A philosophical approach that judges the validity of ideas, arguments, and beliefs primarily by their practical consequences and usefulness in navigating the world, rather than by their abstract, formal logical purity or their correspondence to an absolute "truth." If a belief leads to successful prediction, effective action, or psychological well-being, it holds pragmatic value, even if it contains logical imperfections or is unprovable in a closed system.
Example: Believing in free will, despite philosophical debates about determinism, is Logical Pragmatism. The belief has immense practical consequences—it underpins our systems of law, morality, and personal motivation. Even if it's logically fuzzy, it's useful and thus, for a pragmatist, holds a form of validity that a perfectly logical but paralyzing belief in absolute determinism does not.

Pragmatism of Fallacies

The strategic, conscious use of known logical fallacies because they are effective in achieving a desired real-world outcome (persuasion, mobilization, simplification) within a specific audience or context, even while acknowledging they are formally invalid. It treats fallacies as tools in a rhetorical toolkit, to be used when the goal is influence, not truth-preserving debate. It's rhetoric over logic, impact over integrity.
Pragmatism of Fallacies Example: A political campaign using the Bandwagon Fallacy ("Everyone is voting for Candidate A, join the winning team!") is employing the Pragmatism of Fallacies. They know it's not a logical argument about the candidate's merits, but they also know it works on human psychology to drive turnout and create momentum, so they use it as a calculated tool.

Pragmatic Realism

The viewpoint that there is a mind-independent reality, but our access to it and our descriptions of it are always mediated by our practical interests, cognitive tools, and languages. Therefore, "truth" is the set of beliefs that, at a given time, best enables us to cope with and predict the behavior of that reality. It's a realism tempered by pragmatism: the world is real, but our maps of it are judged by how well they help us travel.
Pragmatic Realism Example: A Pragmatic Realist scientist believes quarks are real features of the universe, not just useful fictions. However, they also acknowledge that our "quark" model is a human construct that works stunningly well for prediction and engineering. If a better, more useful model emerges, they would abandon the old one, confident we are getting closer to the reality, but never claiming to have the final, perfect picture.

• _Records shown_
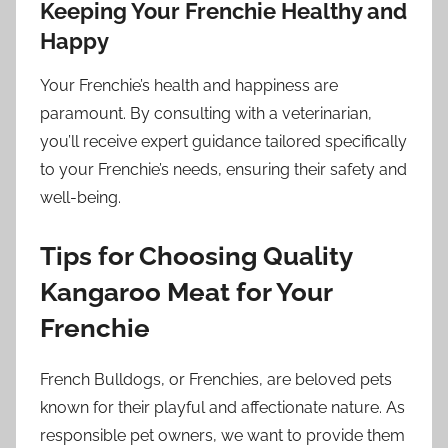
Keeping Your Frenchie Healthy and
Happy
Your Frenchie’s health and happiness are
paramount. By consulting with a veterinarian,
you’ll receive expert guidance tailored specifically
to your Frenchie’s needs, ensuring their safety and
well-being.
Tips for Choosing Quality
Kangaroo Meat for Your
Frenchie
French Bulldogs, or Frenchies, are beloved pets
known for their playful and affectionate nature. As
responsible pet owners, we want to provide them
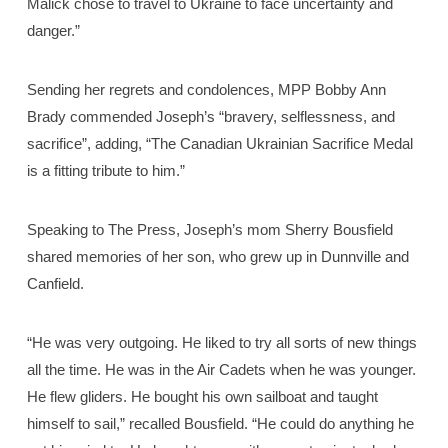
Malick chose to travel to Ukraine to face uncertainty and
danger.”
Sending her regrets and condolences, MPP Bobby Ann
Brady commended Joseph’s “bravery, selflessness, and
sacrifice”, adding, “The Canadian Ukrainian Sacrifice Medal
is a fitting tribute to him.”
Speaking to The Press, Joseph’s mom Sherry Bousfield
shared memories of her son, who grew up in Dunnville and
Canfield.
“He was very outgoing. He liked to try all sorts of new things
all the time. He was in the Air Cadets when he was younger.
He flew gliders. He bought his own sailboat and taught
himself to sail,” recalled Bousfield. “He could do anything he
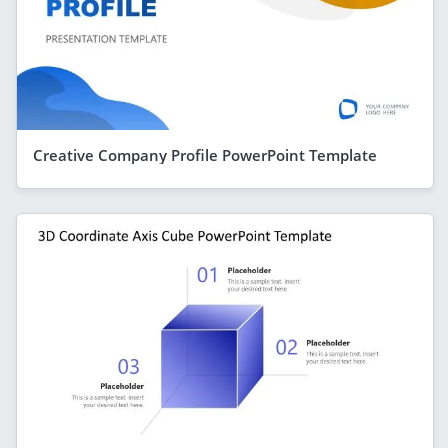
Creative Company Profile PowerPoint Template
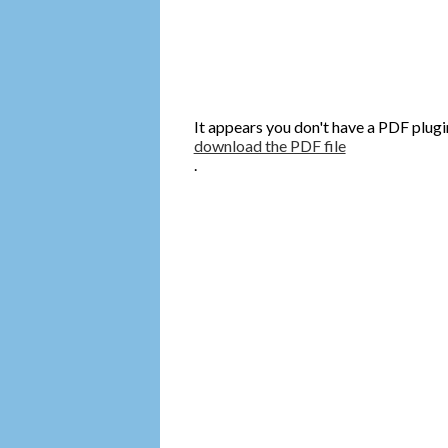
It appears you don't have a PDF plugi
download the PDF file
.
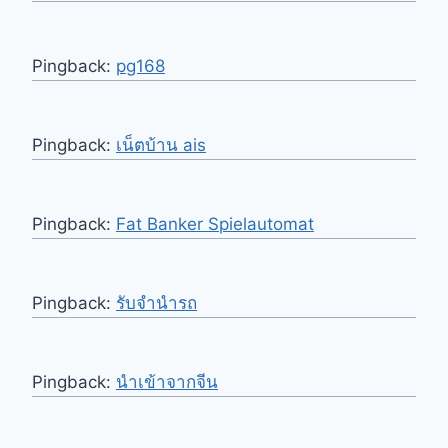
Pingback:
pg168
Pingback:
เน็ตบ้าน ais
Pingback:
Fat Banker Spielautomat
Pingback:
รับจำนำรถ
Pingback:
นำเข้าจากจีน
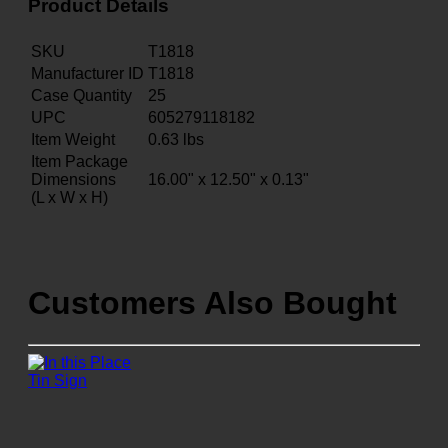
Product Details
SKU
T1818
Manufacturer ID
T1818
Case Quantity
25
UPC
605279118182
Item Weight
0.63
lbs
Item Package
Dimensions
16.00" x 12.50" x 0.13"
(L x W x H)
Customers Also Bought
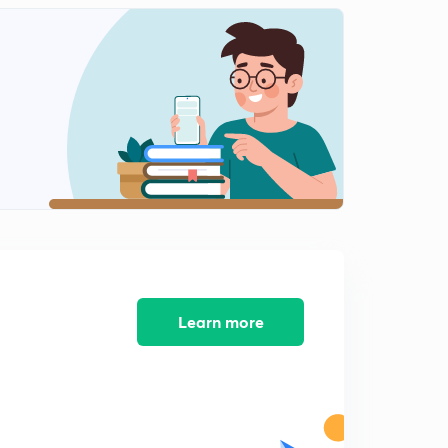
Class Management...
2
14:53mins
Strategy of Classroom Management..
3
14:18mins
समावेशी शिक्षा
4
14:24mins
समावेशी शिक्षा भाग 2
5
14:19mins
विकास के सिद्धांत
6
14:24mins
Learn more
विकास एवं बुद्धि का संबंध
7
14:12mins
पियाजे संज्ञानात्मक सिद्धांत
8
14:28mins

• _Tasks and exercises_
a: According to the passage on pragmatism, why does a political campaign use the Bandwagon Fallacy even though it knows the fallacy is not a logical argument?
b: Name every approach or viewpoint that the passage on pragmatism defines.
c: Extend the passage on pragmatism past its final sentence.
Nothing in the entries is needed here.

• _Task responses_
a: The campaign uses it because the fallacy works on human psychology to drive turnout and create momentum. It serves as a calculated tool for influence, not as an argument about the candidate's merits.

b: Logical Pragmatism, Pragmatism of Fallacies, and Pragmatic Realism.

c:
Pragmatic Anti-realism

The position that it is meaningless or pointless to talk about a reality completely independent of our conceptual schemes and practical engagements. What we call "truth" or "reality" is constituted by what works for us within our forms of life. There is no "God's-eye view" to compare our useful theories to; the only criteria for judgment are coherence, utility, and fruitfulness within our human practices.
Example: For a Pragmatic Anti-realist, saying "electrons exist" means "using the concept of 'electrons' allows us to build functioning computers, predict chemical reactions, and communicate successfully with other scientists." They deny we need to (or can) say anything about what electrons are "in themselves," apart from their role in our successful ways of acting and talking about the world. Pragmatic Anti-realism

Theory of Geographic Determinism

The stronger, often discredited claim that human societies, their cultures, institutions, and technological trajectories are directly and inexorably shaped by their physical environment (climate, topography, resource availability). In its hard form, it suggests that geography is destiny, leaving little room for human agency, cultural innovation, or historical contingency. It's the idea that you can largely predict a society's fate by looking at a map.
Example: Hard Geographic Determinism would argue that the "laziness" attributed to certain tropical cultures is not cultural, but an inevitable adaptation to a hot climate where intense, sustained labor is physiologically dangerous, and food is abundant with little effort. It reduces complex history to environmental inputs, ignoring the vast diversity of societies that have arisen in similar landscapes. Theory of Geographic Determinism

Theory of the Geographic Axis of Technologies

The hypothesis that the development and dominance of specific technology suites (e.g., maritime, steppe cavalry, industrial manufacturing, digital networks) are heavily predisposed, though not absolutely determined, by the physical geography of the originating civilization. Rivers favor hydraulic empires and shipbuilding; open plains favor wheeled vehicles and cavalry; isolated islands favor naval power; mountainous regions favor decentralized, defensible settlements. Geography offers a menu of viable technological paths.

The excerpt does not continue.